The tag map maps fine-grained tags from the treebank to coarse-grained universal tags – for example, in English, it'd map something like VBZ to VERB. In your treebank, the universal tags plus a bunch of custom ones are used. So essentially, you need to provide spaCy with a custom tag mao that matches the tag set in the data.

There are a few todos on this topic for us:

eivindbergem commented 5 years ago

I get the same error with UD_Norwegian-Bokmaal using spacy 2.1.3.

I have json-files generated with "spacy convert" from spacy 2.0.18 and I'm able to use these to train without error.

honnibal commented 5 years ago

I think the issue is that spacy convert changed behaviour. We should change it back for the next release.

spacy convert is currently defaulting to jsonl-formatted output, which is causing problems. If you set -t json it should work I think.

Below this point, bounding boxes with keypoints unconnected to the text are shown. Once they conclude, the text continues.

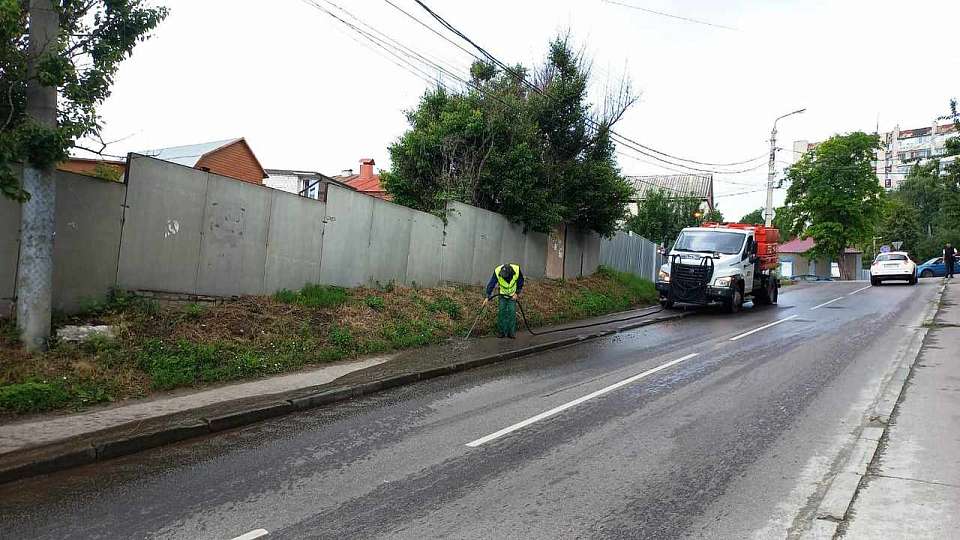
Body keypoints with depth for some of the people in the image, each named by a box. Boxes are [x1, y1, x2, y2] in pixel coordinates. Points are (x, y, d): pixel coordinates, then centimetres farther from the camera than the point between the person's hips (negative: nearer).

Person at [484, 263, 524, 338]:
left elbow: (521, 282, -8)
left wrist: (517, 293, -10)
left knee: (512, 312, -5)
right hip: (502, 294, 0)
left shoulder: (517, 270, -28)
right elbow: (491, 284, -17)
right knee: (501, 312, -5)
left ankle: (511, 332, 3)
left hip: (512, 295, 0)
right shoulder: (497, 272, -29)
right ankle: (501, 332, 5)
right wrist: (488, 297, -20)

gustavengstrom commented 5 years ago

@honnibal : Thanks for looking into this so quickly! Problem solved!

xssChauhan commented 5 years ago

@honnibal Thank you for pointing it out. I would like to help out with this issue. Any references that can help me get started?

ines commented 5 years ago

@xssChauhan I think it could be as straightforward as changing the default value from "jsonl" to "json" here:

https://github.com/explosion/spaCy/blob/4d198a7e92f813fb9df2ade72fbeaf847284a7a0/spacy/cli/convert.py#L42

If you'd like to test this and submit a PR, that'd be great!

xssChauhan commented 5 years ago

@ines Opened #3583 to fix this.

lock[bot] commented 5 years ago

This thread has been automatically locked since there has not been any recent activity after it was closed. Please open a new issue for related bugs.